如果是读事件,说明有新的request到来,需要转移给RequestChannel的请求队列;
如果是写事件,说明之前的request已经处理完毕,需要从RequestChannel的响应队列中获取响应并发送回客户端;
如果是关闭事件,说明客户端已经关闭了该Socket连接,此时服务端也应该释放响应的资源。
2.1.3 RequestChannel
RequestChannel内部包含1个Request阻塞队列和numProcessors(默认为3个)个Response阻塞队列。
Processor线程通过监听OP_READ事件将Request转移到RequestChannel内部的Request阻塞队列。KafKaRequestHandlerPool内部的KafkaRequestHandler线程从RequestChannel内部的Request阻塞队列中取出Request进行处理,然后将对应的Response放回至RequestChannel内部的Response阻塞队列,并触发Processor线程监听的OP_WRITE事件,最后由Processor线程将Response发送至客户端。
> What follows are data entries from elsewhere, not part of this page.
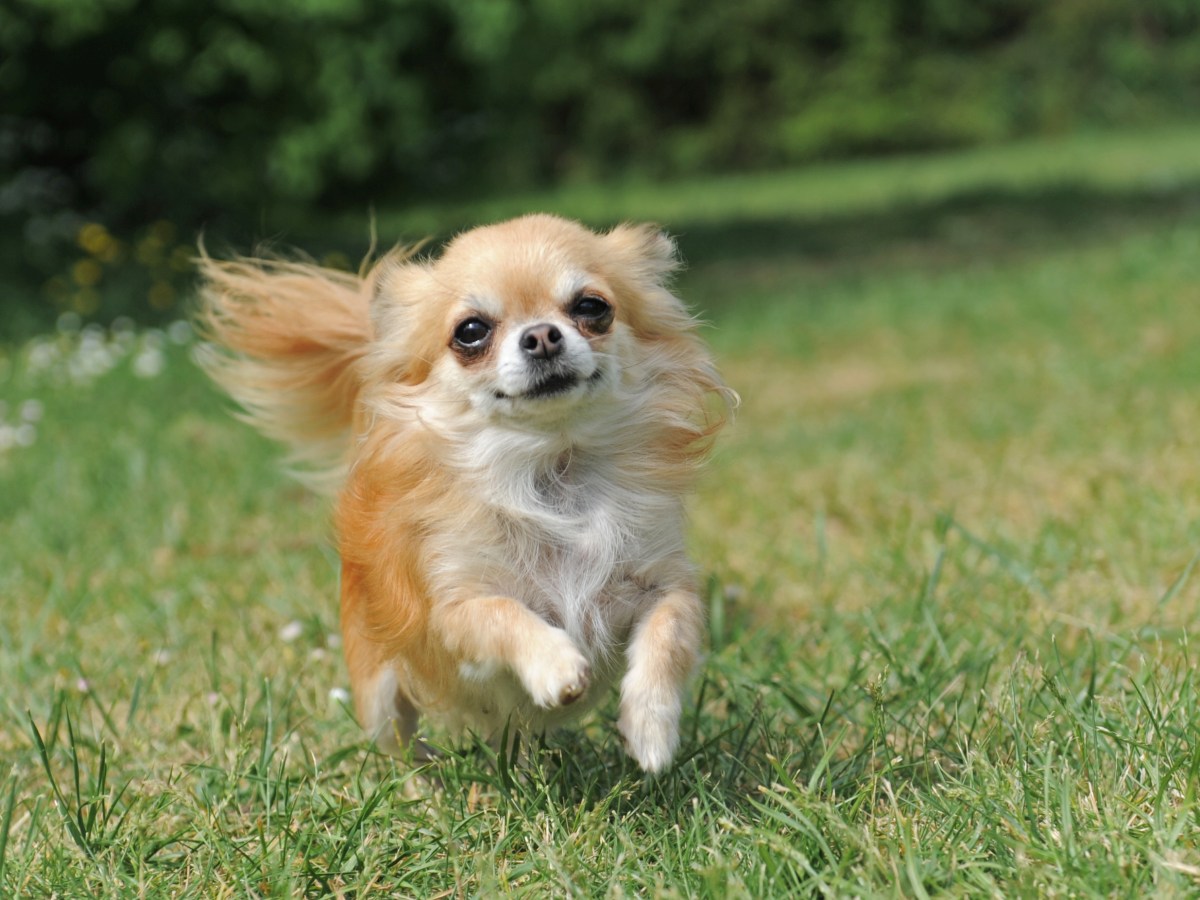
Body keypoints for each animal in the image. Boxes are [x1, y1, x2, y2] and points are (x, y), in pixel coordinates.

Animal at [199, 214, 729, 772]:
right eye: (471, 332)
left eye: (592, 307)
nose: (542, 335)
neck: (552, 468)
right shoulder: (453, 611)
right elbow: (504, 614)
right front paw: (557, 665)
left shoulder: (663, 583)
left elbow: (668, 634)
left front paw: (651, 730)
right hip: (379, 691)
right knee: (397, 740)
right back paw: (429, 774)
2.2 KafkaRequestHandlerPool
本质就是一个线程池。
KafkaRequestHandlerPool在内部启动了若干KafkaRequestHandler处理线程,并将RequestChannel对象和KafkaApis对象传递给了KafkaRequestHandler处理线程,应为KafkaRequestHandler需要从前者的requestQueue中取出Request,并且要利用后者完成具体的业务逻辑。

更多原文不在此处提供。